§ **Texto del documento**
Mike es un tipo estupendo. Americano de
sonrisa continua, pelo cano, barba amable. Siempre enamorado, siempre positivo.
Él y su mujer, la hermana de mi vecino Dale, fueron maestros durante décadas
y aportaron educación al pueblo estadounidense, un pueblo al que
ellos adoran. Mike es un patriota, pero no un nacionalista. Mike
ama a sus Estados Unidos, a su gente, a su cultura, a su bandera, a su país.
Pero Mike es consciente de que nada es perfecto y que nadie quiere más a
su nación que el que trabaja en mejorarla. Mike es un buen tipo. Mike
es un buen amigo. Mike es.

Elementos almacenados del conjunto de datos:
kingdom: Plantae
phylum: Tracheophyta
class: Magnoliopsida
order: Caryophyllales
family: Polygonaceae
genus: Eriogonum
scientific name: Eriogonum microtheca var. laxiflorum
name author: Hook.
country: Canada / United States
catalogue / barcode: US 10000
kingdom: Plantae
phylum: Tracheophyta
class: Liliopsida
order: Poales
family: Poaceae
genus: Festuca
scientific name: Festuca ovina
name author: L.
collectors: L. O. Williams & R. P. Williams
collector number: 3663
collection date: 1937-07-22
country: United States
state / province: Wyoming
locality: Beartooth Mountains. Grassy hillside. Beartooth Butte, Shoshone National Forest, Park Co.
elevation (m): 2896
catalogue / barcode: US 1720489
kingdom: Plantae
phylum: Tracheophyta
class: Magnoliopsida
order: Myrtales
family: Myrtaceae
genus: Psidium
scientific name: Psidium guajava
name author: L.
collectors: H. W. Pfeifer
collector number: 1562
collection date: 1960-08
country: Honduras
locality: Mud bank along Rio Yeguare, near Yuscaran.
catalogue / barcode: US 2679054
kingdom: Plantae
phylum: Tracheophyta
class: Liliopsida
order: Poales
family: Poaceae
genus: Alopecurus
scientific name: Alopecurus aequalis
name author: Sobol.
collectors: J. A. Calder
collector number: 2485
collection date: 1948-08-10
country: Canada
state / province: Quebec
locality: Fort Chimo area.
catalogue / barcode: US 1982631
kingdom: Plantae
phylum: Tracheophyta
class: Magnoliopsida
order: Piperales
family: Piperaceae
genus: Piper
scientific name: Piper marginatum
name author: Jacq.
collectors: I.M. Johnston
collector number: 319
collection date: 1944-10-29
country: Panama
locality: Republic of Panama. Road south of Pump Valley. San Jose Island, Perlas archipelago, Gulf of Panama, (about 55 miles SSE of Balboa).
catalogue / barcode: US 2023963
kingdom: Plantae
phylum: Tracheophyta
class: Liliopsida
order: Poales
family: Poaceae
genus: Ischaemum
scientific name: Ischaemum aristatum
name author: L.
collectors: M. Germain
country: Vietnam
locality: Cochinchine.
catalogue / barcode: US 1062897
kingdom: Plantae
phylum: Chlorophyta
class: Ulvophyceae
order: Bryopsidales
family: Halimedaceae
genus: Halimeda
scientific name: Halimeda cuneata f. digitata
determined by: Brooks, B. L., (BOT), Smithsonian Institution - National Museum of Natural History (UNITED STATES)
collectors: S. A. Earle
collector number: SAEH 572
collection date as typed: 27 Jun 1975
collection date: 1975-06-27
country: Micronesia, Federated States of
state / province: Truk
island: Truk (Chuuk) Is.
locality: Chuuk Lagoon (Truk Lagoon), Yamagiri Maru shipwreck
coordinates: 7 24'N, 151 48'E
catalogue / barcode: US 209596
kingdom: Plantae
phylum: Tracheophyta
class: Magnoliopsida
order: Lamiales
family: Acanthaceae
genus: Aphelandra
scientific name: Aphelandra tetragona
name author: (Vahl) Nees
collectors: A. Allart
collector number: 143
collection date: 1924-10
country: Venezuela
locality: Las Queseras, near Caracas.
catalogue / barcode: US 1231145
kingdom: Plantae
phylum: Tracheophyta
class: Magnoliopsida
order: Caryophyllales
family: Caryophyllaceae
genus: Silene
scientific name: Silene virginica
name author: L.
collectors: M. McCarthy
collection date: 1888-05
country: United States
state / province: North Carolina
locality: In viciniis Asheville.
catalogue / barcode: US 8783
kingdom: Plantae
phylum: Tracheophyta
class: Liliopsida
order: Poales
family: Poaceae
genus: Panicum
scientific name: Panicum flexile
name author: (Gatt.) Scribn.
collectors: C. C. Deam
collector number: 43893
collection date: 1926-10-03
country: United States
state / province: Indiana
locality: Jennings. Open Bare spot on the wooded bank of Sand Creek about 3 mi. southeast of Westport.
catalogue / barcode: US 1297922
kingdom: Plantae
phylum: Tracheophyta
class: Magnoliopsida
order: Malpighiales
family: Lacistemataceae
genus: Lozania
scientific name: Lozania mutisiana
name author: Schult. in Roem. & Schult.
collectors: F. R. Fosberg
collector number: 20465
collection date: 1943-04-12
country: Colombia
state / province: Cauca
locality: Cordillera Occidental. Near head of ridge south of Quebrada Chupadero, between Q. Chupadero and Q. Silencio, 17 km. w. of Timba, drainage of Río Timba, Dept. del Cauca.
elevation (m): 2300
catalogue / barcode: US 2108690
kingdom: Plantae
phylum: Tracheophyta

§ **Consigna**
Copia completo el texto sobre Mike, sin alterar ninguna palabra ni signo.

§ **Solución del ejercicio**
Mike es un tipo estupendo. Americano de
sonrisa continua, pelo cano, barba amable. Siempre enamorado, siempre positivo.
Él y su mujer, la hermana de mi vecino Dale, fueron maestros durante décadas
y aportaron educación al pueblo estadounidense, un pueblo al que
ellos adoran. Mike es un patriota, pero no un nacionalista. Mike
ama a sus Estados Unidos, a su gente, a su cultura, a su bandera, a su país.
Pero Mike es consciente de que nada es perfecto y que nadie quiere más a
su nación que el que trabaja en mejorarla. Mike es un buen tipo. Mike
es un buen amigo. Mike es.